Pennsylvania Physician First Renewal Ebook Continuing Educa…

Regular communication with patients may be helpful. A systematic review of 14 controlled trials of patient education interventions for low back pain showed that structured messaging by providers can reassure patients more than usual care/ control education both in the short and long term. 13 Messaging was significantly more reassuring to patients when delivered by physicians as opposed to other primary care practitioners, and such communication reduced the frequency of primary care visits. Non-opioid options for acute pain The initial choice for treating acute pain conditions should not involve opioids because, as noted above, many of the problems and risks associated with managing chronic pain with opioids are also in play when managing acute pain with opioids. For example, a number of studies demonstrate increased risk of new persistent opioid use in opioid-naïve patients after having been prescribed opioids for acute pain. 3-6 Although the risk of opioid misuse in patients prescribed opioids for acute post-surgical or post-procedural pain is relatively small (roughly 0.6% per year) 14 , the volume of such procedures (approximately 48 million ambulatory surgeries or procedures in 2010) 15 means large numbers of patients (i.e., approximately 160,000) may develop misuse, abuse, or overdose every year. Non-drug treatments for acute pain The degree to which it is possible to treat acute pain without opioids depends on the severity, type, and origin of the pain, but many

non-pharmacological approaches can be very effective and their use avoids the potential side effects and risks associated with pharmacological interventions. 16 Physical methods of pain management can be helpful in all phases of care, including immediately after tissue trauma (e.g., rest, application of cold, compression, elevation) and later in the healing period (e.g., exercises to regain strength and range of motion). Non-pharmacologic methods can include: 16 • Application of cold (generally within first 24 hours) or heat • Compression • Elevation • Immobilization • Relaxation exercises • Distraction/guided imagery • Acupuncture • Massage • Electroanalgesia (e.g., transcutaneous electrical nerve stimulation) • Physical therapy • Yoga Physical therapy may be useful for a range of musculoskeletal issues and can be helpful in recovering from acute pain-producing traumas initially treated with other methods. A 2018 study reported that patients with low back pain who first consulted a physical therapist were less likely to receive an opioid prescription compared to those who first saw their primary care physician. 17

Exercise therapy can take many forms, including walking, swimming or in-water exercise, weight training, or use of aerobic or strength-training equipment. According to a review by the Centers for Disease Control and Prevention (CDC), conditions that may improve with exercise therapy include low back pain, neck pain, hip and knee osteoarthritis pain, fibromyalgia, and migraine. 18 BEFORE MOVING ONTO THE NEXT SECTION, PLEASE COMPLETE CASE STUDY 1.
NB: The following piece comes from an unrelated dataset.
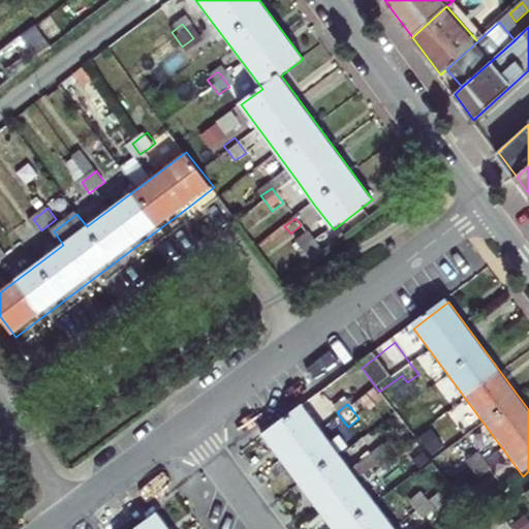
[(393,528),(304,410),(265,440),(330,528),(393,528)]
Non-opioid pharmacologic treatments for acute pain

Acetaminophen and NSAIDs Mild-to-moderate acute pain generally responds well to oral non-opioids (e.g., acetaminophen, non- steroidal anti-inflammatories [NSAIDs], and topical agents). Although they are weaker analgesics than opioids, acetaminophen and NSAIDs do not produce tolerance, physical dependence, or addiction and they do not induce respiratory depression or constipation. The choice of medication may be driven by patient risk factors for drug-related adverse effects. If acetaminophen or NSAIDs are contraindicated or have not sufficiently eased the patient’s pain or if functioning has not improved despite maximal or combination therapy, other drug classes (e.g., opioids) may be considered. Non-opioid analgesics are not without risk, particularly in older patients. The FDA recommends that the total adult daily dose not exceed 4,000 mg in patients without liver disease (with a lower ceiling for older adults – generally 3,000 mg). 19

Case Study 1

Instructions: Spend 5 minutes reviewing the case below and considering the questions that follow.

Ruth is a 66 year old female with history of right knee pain from osteoarthritis that was becoming progressively worse and limiting her activity. Ruth lives in a two-story home and has enjoyed sports and being physically active. She underwent a right total knee replacement three days ago and is scheduled to start physical and occupational therapy soon. Ruth was discharged with a prescription for oxycodone 10 mg q4-6 hrs. which she has been taking, although she complains of constipation. She is afraid to take more oxycodone because she says she’s afraid of becoming addicted, but is also anxious about getting off the opioids. She has come for a check of the incisions, which are healing well, but she is very worried that the physical therapy will be too painful to bear.

1. What might you be able to communicate to Ruth to help allay her anxieties?

2. What alternatives to the oxycodone might you suggest that Ruth try?

3. How can you and Ruth create a plan, or record, that will provide some objective measures of progress, both in terms of pain relief as well as function?